Ranking Inner West Suburbs by the Richest Households
Wealth in the Inner West is easy to misunderstand.
Some suburbs look rich because they’re expensive. Others actually are rich because the people living there earn serious money, year after year, often quietly. This ranking isn’t about property prices, family history, or inherited homes. It’s about median household income — what households are actually bringing in.
USING CENSUS DATA, this is where the Inner West really sits.
1. Drummoyne — ~$179,000
Drummoyne tops the list because of consistent, mature earning households. Executives, senior professionals, and long-career families dominate. It’s not flashy wealth, but it’s real.
2. Haberfield — ~$178,000
Haberfield earns at the top through stability. Dual-income professional families, business owners, and long-established households keep incomes high and predictable.
3. Leichhardt — ~$172,000
Leichhardt’s wealth comes from people who’ve been earning well for a long time. Senior professionals, business owners, and families deep into peak earning years.

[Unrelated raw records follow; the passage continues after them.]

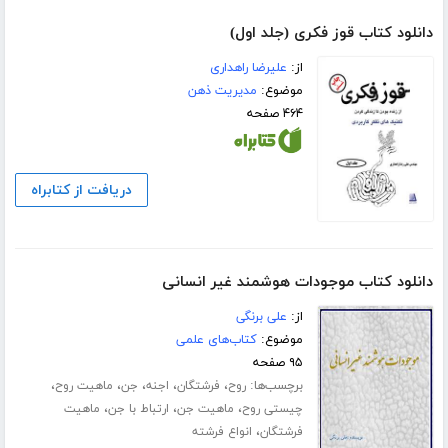
دانلود کتاب قوز فکری (جلد اول)
از:
علیرضا راهداری
موضوع:
مدیریت ذهن
۴۶۴ صفحه
دریافت از کتابراه
دانلود کتاب موجودات هوشمند غیر انسانی
از:
علی برنگی
موضوع:
کتاب‌های علمی
۹۵ صفحه
برچسب‌ها:
،
،
،
،
،
روح
فرشتگان
اجنه
جن
ماهیت روح
،
،
،
چیستی روح
ماهیت جن
ارتباط با جن
ماهیت
،
فرشتگان
انواع فرشته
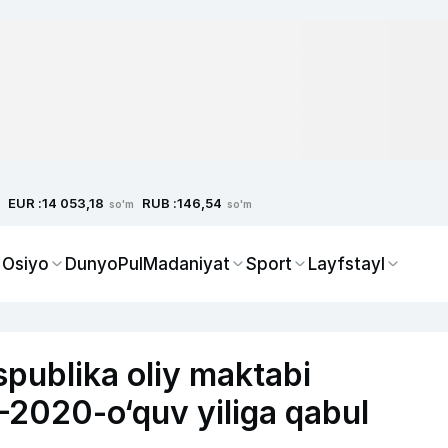
EUR :
RUB :
14 053,18
146,54
so'm
so'm
 Osiyo
Dunyo
Pul
Madaniyat
Sport
Layfstayl
publika oliy maktabi
2020-o‘quv yiliga qabul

4. Russell Lea — ~$171,000
Small suburb, big incomes. Russell Lea quietly outperforms expectations thanks to low turnover and very high professional concentration.
5. Summer Hill — ~$161,000
Summer Hill’s wealth is calm and consistent. Dual professional households dominate, with fewer extremes dragging the median down.
6. Annandale — ~$155,000
Annandale earns through experience. Law, medicine, finance, and senior corporate roles are common. This is income that’s already reminded itself what hard work paid off.
7. Forest Lodge — ~$146,000
Forest Lodge benefits from proximity and profession. Academic, medical, and corporate households lift earnings without drawing attention.
8. Lilyfield — ~$145,000
Lilyfield earns quietly. Smaller population, fewer renters, and a high proportion of established professionals keep the median strong.
9. Glebe — ~$143,000
Glebe doesn’t look like an income leader, but it is. Academics, professionals, and long-term renters with strong wages push earnings higher than expected.
10. Stanmore — ~$142,000
Stanmore sits comfortably in the upper tier. Solid professional households, fewer low-income extremes, steady earning power.
11. Petersham — ~$139,000
Petersham earns more than people think. A mix of professionals and established households offsets the younger rental population.
12. Dulwich Hill — ~$139,000
Dulwich Hill continues to climb. Family households and mid-to-senior professionals push incomes steadily upward.
13. Alexandria — ~$137,000
Alexandria has high earners, but also lots of younger renters. The mix keeps the median strong, but not elite.
14. Hurlstone Park — ~$129,000
Comfortable, stable incomes dominate here. Few ultra-high earners, but very little downside either.
15. Earlwood — ~$123,000
Earlwood earns through consistency. Trades, professionals, and family households combine into a reliable middle-upper income base.
16. Marrickville — ~$123,000
Marrickville has plenty of high earners, but also huge diversity. The range pulls the median down despite visible affluence.
17. Ashfield — ~$120,000
Ashfield’s income profile is stronger than its reputation. It sits above national norms, just below Inner West elites.
18. Ashbury — ~$119,000
Ashbury earns well, but quietly. Smaller households and fewer dual-executive incomes cap the median.
19. Enmore — ~$116,000
Enmore is full of high-earning individuals, but fewer high-earning households. Youth and renting shape the numbers.
20. Croydon — ~$115,000
Croydon is comfortable rather than wealthy. Solid household incomes without standout extremes.
21. Lewisham — ~$113,000
Lewisham earns steadily, though transitional households keep the median from lifting higher.
22. Sydenham — ~$110,000
Sydenham is still evolving. Income is rising, but the mix hasn’t settled yet.
23. Newtown — ~$130,000
Newtown looks rich, but earns less than expected. Creative industries, renters, and younger households soften the median.
24. Tempe — ~$106,000
Tempe’s income profile reflects infrastructure, renters, and mobility. Few long-term high-income households anchor the suburb.
25. Campsie — ~$97,000
Campsie works hard. Large households and diverse employment keep the median lower despite strong economic participation.
26. Canterbury — ~$84,000
Canterbury sits last due to household structure, not lack of effort. broader income ranges pull the median down.
Property prices tell you what people paid.
Income tells you what they can actually afford.
The Inner West isn’t rich in one place.
It’s rich in very specific, very different ways.